Огромные изменения произошли здесь на глазах одного поколения. В Тодже, которая до революции стояла на более низкой ступени развития, чем даже такие отсталые окраины царской России, как Бурятия и Якутия, с гордостью вспоминают, что первым тувинским врачом стал местный уроженец С. Серекей, что их земляки Ю. Кюнзегеш и Л. Чадамба — писатели… Среди тоджинцев появились инженеры, учителя, работники различных отраслей промышленности. Правда, в самой Тодже больших предприятий нет. И ближайшими планами их строительство не предусматривается. У нее иная судьба.
Директор Тоджинского лесхоза В. Новиков сказал мне чуть ли не в самом начале нашей беседы:
— Главная наша задача — охрана лесов.
Тем, кто знаком с деятельностью лесхозов, это может показаться удивительным: ведь они занимаются прежде всего заготовкой древесины, то есть рубят лес. Его восстановление, как правило, вторая задача. Здесь же — наипервейшая. Да и как такие леса не беречь! Ведь они составляют водоохранную зону истоков Енисея и его самого крупного притока в верховьях — Хамсары. Но не только в этом ценность зеленого убранства Тоджи.
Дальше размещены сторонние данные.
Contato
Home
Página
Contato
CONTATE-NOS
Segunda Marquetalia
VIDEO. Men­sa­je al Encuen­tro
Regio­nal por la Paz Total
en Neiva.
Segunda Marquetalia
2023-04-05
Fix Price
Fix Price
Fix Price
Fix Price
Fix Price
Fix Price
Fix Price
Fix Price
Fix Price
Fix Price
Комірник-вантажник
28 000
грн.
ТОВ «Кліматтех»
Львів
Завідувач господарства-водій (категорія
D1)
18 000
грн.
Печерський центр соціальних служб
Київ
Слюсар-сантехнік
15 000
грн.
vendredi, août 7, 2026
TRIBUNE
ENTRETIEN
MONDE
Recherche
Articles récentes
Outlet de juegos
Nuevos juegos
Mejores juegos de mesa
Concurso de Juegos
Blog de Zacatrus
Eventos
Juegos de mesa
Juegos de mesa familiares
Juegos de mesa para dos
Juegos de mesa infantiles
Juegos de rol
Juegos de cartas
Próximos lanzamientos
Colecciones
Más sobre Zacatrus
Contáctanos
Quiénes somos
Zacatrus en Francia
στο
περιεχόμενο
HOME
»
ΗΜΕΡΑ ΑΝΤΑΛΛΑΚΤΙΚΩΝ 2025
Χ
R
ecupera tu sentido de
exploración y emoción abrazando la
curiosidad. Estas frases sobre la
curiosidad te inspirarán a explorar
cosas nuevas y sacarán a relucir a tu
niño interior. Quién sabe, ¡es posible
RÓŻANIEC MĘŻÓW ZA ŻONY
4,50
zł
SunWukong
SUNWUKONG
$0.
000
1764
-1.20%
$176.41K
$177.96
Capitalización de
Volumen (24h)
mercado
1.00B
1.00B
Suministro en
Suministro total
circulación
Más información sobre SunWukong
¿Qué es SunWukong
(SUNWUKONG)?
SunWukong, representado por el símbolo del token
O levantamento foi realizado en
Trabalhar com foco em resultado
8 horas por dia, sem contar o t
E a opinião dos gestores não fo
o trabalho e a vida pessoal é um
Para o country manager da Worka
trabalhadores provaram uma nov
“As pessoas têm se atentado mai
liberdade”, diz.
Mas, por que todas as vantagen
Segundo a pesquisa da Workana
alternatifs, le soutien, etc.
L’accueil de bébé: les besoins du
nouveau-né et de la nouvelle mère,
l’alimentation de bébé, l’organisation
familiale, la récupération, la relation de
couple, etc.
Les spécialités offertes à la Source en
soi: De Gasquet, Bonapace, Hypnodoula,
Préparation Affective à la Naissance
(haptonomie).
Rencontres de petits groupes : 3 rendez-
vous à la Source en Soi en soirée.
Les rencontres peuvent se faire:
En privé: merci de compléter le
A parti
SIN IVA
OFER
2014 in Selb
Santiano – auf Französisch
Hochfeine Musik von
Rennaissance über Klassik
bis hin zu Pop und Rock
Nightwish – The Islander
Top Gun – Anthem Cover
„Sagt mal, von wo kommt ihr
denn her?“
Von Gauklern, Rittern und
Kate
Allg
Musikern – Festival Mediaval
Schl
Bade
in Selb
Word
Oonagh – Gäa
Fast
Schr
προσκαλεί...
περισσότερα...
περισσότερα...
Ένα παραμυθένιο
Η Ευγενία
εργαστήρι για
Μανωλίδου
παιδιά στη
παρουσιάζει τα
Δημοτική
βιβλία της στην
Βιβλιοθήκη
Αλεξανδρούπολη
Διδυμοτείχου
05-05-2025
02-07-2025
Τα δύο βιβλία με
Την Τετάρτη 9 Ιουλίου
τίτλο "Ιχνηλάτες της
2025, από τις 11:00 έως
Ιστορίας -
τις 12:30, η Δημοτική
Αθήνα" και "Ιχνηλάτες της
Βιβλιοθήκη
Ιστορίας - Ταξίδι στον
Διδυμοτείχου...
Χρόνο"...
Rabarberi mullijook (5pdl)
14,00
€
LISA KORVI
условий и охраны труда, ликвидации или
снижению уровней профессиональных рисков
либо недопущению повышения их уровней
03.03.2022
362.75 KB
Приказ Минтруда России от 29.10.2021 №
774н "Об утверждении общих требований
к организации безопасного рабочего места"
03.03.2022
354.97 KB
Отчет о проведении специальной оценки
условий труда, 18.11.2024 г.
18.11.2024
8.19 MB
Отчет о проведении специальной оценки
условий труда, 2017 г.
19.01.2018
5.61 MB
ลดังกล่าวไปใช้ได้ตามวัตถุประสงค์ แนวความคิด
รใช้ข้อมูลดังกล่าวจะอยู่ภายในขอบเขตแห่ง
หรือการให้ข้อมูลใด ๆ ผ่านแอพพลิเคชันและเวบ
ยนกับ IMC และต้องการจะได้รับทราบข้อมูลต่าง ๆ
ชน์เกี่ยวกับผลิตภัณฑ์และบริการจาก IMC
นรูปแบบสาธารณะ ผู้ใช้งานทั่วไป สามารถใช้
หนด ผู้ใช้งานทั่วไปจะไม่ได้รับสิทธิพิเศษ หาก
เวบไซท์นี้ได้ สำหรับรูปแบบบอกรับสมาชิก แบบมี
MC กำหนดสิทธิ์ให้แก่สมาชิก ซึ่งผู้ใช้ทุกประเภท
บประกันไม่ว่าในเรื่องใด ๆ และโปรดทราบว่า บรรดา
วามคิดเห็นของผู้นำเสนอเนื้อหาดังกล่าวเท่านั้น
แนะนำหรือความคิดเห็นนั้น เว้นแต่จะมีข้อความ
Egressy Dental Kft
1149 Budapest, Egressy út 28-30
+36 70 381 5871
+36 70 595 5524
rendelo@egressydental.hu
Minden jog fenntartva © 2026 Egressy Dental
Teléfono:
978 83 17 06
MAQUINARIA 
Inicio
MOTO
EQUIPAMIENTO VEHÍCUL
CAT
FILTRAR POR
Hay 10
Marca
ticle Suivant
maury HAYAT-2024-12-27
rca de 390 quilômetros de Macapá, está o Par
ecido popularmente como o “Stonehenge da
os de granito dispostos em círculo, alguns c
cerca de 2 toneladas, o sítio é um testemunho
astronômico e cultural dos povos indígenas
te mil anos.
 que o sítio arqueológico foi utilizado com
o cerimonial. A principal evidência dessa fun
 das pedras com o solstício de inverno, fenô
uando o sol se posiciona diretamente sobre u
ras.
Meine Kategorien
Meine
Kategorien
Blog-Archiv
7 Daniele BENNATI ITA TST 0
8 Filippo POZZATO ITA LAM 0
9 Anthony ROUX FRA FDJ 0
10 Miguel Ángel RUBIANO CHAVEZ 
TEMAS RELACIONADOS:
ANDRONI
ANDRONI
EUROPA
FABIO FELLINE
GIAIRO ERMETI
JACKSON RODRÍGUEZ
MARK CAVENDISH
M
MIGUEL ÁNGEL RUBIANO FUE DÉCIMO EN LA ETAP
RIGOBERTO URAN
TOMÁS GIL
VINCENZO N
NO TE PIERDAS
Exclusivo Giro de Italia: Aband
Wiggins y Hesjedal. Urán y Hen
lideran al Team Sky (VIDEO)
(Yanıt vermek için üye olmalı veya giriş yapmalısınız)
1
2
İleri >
Новиков развернул карту лесов района, которая была окрашена главным образом в коричневый и красный цвета. Ими были обозначены лиственница и кедр. Ценнейшие породы занимают соответственно 44 и 30 процентов тех трех миллионов гектаров, которые сплошь покрыты тайгой. Остальное — сосна, ель, береза. Разумеется, местный лесхоз ведет заготовку древесины, прежде всего для строительства в Тоора-Хеме, поставляет срубы жилых домов, снабжает дровами предприятия поселка, школы, детские сады, ясли. Но объем этих лесозаготовок невелик. Гораздо больше древесины на счету Ырбанского лесопункта, расположенного ниже по Енисею.
— Однако хочу обратить ваше внимание на такое важное обстоятельство, — подчеркнул Новиков. — Ежегодный прирост леса в районе — около двух миллионов кубометров, а вырубается в общей сложности раз в пять меньше. К тому же заготовки ведутся с разбором — если кедр составляет больше двадцати процентов, такой участок никто не тронет пилой и топором.